Milano – Pfas è l’acronimo di Sostanze perfluoro alchiliche, un gruppo di migliaia di sostanze chimiche di sintesi prodotte dalle industrie. La loro presenza nelle acque lombarde è stata rilevata a livelli preoccupanti dagli esami effettuati dal 2018 dalle Ats lombarde, esami i cui risultati sono stati messi insieme in un report da parte di Greenpeace Italia. E non è una bella notizia.
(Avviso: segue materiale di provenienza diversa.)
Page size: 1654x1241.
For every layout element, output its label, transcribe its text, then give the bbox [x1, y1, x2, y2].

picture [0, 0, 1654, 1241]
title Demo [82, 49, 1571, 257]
Pericolo per la salute dell’uomo
I PFAS sono notevolmente pericolosi per noi e per l’ambiente. L'esposizione a queste sostanze è stata associata a una serie di effetti negativi sulla salute. Problemi alla tiroide, danni al fegato e al sistema immunitario, riduzione del peso alla nascita dei neonati, obesità, diabete, elevati livelli di colesterolo e riduzione della risposta immunitaria ai vaccini, diabete gestazionale, impatto negativo sulla fertilità, oltre che alcune forme tumorali come il cancro al rene e ai testicoli. Sono le persone fragili, i bambini e le donne incinte a pagare il prezzo più alto dell’esposizione a queste sostanze.
Dove si trovano
I PFAS sono diffusi in tutto il mondo, utilizzati per rendere resistenti ai grassi e all'acqua tessuti, carta, rivestimenti per contenitori di alimenti ma anche per la produzione di pellicole fotografiche, schiume antincendio, detergenti per la casa. Si trovano nei cosmetici, nei capi di abbigliamento impermeabili, nelle padelle antiaderenti, negli imballaggi in carta. Presenti in numerosissimi prodotti di uso comune, ma anche protagonisti di diversi processi industriali. Le loro proprietà e caratteristiche chimiche hanno conseguenze negative sull’ambiente e a causa della loro persistenza e mobilità, questi composti sono stati rilevati in concentrazioni significative negli ecosistemi e negli organismi viventi.
Pericolosi ma non vietati
I Pfas sono ampiamente utilizzati grazie al fatto che in Italia non esiste una legge che ne vieti la produzione e l'utilizzo. Ma vi è di più: nonostante diverse nazioni in Europa (Germania, Paesi Bassi, Svezia, Danimarca e Norvegia) abbiano chiesto di vietarne uso e produzione, e in Veneto ci sia il più grave caso di contaminazione da PFAS del continente europeo, in Italia queste sostanze non sono attualmente inserite tra i parametri da monitorare nelle acque destinate al consumo umano. Inoltre, nei casi in cui vengono eseguite delle indagini, i parametri di riferimento sono quelli stabiliti dal Ministero della Salute nel 2014, che però non sono a tutti gli effetti dei limiti di legge nazionali. Finora, quindi, è stata effettuata una ricerca discrezionale da parte dei gestori e delle ATS che diventerà obbligatoria solo nei prossimi anni grazie al recepimento delle Direttiva comunitaria 2020/2184 con Decreto Legislativo n. 18 del 23 febbraio 2023. In poche parole, gli enti gestori delle acque al momento non sono obbligati a verificarne la presenza nei nostri acquedotti. Eppure, diversi enti pubblici lombardi da qualche anno hanno iniziato a monitorare queste sostanze pericolose, seppur attraverso analisi a campione.